Kasman, who had been referred to in media reports as Gotti's "adopted son," gained notoriety after he “ratted out much of the Gambino crime family” as a paid FBI informant beginning in 1995. Years later, in 2010, Kasman would avoid jail time for “obstruction of justice, lying to the FBI, fraud and racketeering” thanks to his previous help aiding the FBI. In 2015, he was arrested in Florida for allegedly stealing money from his own lawyer. He has been the source of dubious claims in the past, including the baseless claim that “John Gotti’s brain was taken to Guantanamo for experiments.”
We reached out to the U.S. Department of Justice (DOJ) to ask if AG Barr had paid any visit to the Metropolitan Correctional Center (MCC) during the window of time indicated by Kasman.

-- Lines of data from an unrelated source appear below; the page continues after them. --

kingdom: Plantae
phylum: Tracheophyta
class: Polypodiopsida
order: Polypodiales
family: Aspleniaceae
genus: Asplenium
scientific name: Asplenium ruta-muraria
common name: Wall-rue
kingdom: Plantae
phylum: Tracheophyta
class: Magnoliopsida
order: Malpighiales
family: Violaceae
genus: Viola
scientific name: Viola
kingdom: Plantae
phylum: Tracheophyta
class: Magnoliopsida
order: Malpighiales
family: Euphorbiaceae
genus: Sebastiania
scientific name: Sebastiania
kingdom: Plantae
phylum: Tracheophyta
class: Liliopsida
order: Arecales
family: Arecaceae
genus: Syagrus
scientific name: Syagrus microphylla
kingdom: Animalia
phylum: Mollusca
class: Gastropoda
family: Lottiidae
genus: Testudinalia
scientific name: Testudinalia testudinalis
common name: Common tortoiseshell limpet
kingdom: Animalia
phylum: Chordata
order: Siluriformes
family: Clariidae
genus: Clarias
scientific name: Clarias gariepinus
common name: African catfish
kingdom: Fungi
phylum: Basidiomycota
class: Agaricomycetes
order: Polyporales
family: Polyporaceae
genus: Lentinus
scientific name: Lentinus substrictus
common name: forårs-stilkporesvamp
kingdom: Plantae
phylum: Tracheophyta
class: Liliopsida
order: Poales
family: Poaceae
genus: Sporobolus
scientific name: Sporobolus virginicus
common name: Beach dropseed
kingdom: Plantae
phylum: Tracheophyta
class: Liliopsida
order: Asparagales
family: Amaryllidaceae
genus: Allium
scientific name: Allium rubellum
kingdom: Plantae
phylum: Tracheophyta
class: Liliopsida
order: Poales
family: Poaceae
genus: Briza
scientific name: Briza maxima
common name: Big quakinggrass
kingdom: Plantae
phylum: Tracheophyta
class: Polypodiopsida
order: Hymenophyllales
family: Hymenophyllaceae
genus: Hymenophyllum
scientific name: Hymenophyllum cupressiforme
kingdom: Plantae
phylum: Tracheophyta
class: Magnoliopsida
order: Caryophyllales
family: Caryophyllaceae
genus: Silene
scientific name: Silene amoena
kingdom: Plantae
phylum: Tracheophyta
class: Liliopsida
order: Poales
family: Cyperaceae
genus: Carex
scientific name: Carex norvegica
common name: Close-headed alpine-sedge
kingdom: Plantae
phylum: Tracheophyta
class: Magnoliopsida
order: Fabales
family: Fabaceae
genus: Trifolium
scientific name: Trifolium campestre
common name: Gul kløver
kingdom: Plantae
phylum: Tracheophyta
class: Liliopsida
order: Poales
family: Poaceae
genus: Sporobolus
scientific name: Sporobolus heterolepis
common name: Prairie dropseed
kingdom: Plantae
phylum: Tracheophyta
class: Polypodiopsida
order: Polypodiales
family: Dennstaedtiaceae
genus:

In response, DOJ Office of Public Affairs Director Kerri Kupec called the claim “preposterous,” telling us via email that “Attorney General Barr has never visited MCC.” She added that the suggestion of a quiet visit was dubious as well, reminding us “the Attorney General has 24/7 FBI protective detail. So they would have had to be there, too.”
We also reached out to Brad Hamilton, the author of the Post story, to ask if Kasman provided any corroborating evidence that made him trust Kasman’s speculation as reportable, given the informant’s history of false or absurd statements. We have not yet received a response. All told, however, the claim has its origins in a man with a history of wild claims whose expertise on the topic is limited to his having made “several” visits to the same prison over two decades earlier. As such, we consider the claim without merit.